§ **TASK ITEM**
Report each line of the entries below that includes "DayWithMax".

§ **DATASET**

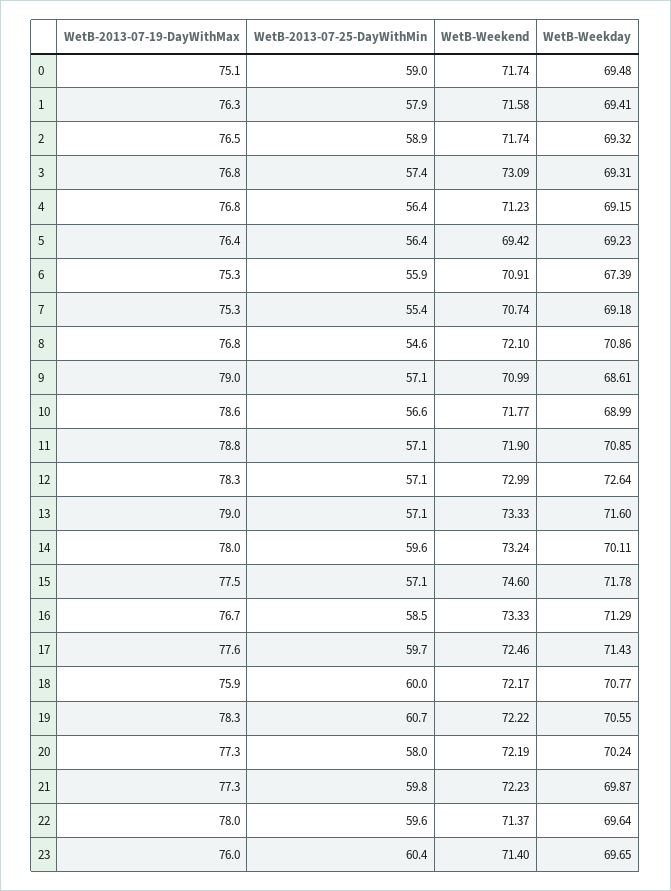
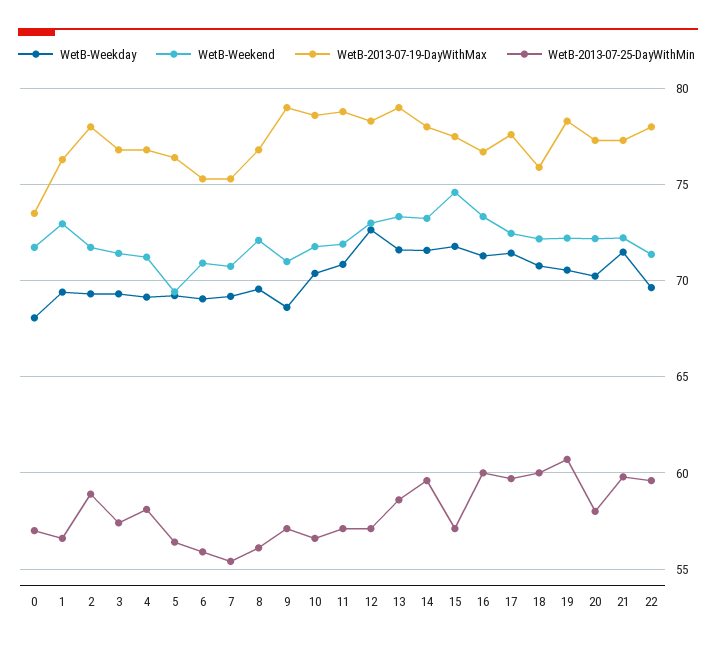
WetB-2013-07-19-DayWithMax, 0: 75.1 -> 73.5
WetB-2013-07-25-DayWithMin, 0: 59 -> 57
WetB-Weekday, 0: 69.48 -> 68
WetB-2013-07-25-DayWithMin, 1: 57.9 -> 56.5
WetB-Weekend, 1: 71.58 -> 73
WetB-2013-07-19-DayWithMax, 2: 76.5 -> 78
WetB-Weekend, 3: 73.09 -> 71.5
WetB-2013-07-25-DayWithMin, 4: 56.4 -> 58
WetB-Weekday, 6: 67.39 -> 69
WetB-2013-07-25-DayWithMin, 8: 54.6 -> 56
WetB-Weekday, 8: 70.86 -> 69.5
WetB-Weekday, 10: 68.99 -> 70.5
WetB-2013-07-25-DayWithMin, 13: 57.1 -> 58.5
WetB-Weekday, 14: 70.11 -> 71.5
WetB-2013-07-25-DayWithMin, 16: 58.5 -> 60
WetB-Weekday, 21: 69.87 -> 71.5
WetB-2013-07-19-DayWithMax, 23: 76 -> none
WetB-2013-07-25-DayWithMin, 23: 60.4 -> none
WetB-Weekend, 23: 71.4 -> none
WetB-Weekday, 23: 69.65 -> none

§ **WRITTEN RESPONSE**
WetB-2013-07-19-DayWithMax, 0: 75.1 -> 73.5
WetB-2013-07-19-DayWithMax, 2: 76.5 -> 78
WetB-2013-07-19-DayWithMax, 23: 76 -> none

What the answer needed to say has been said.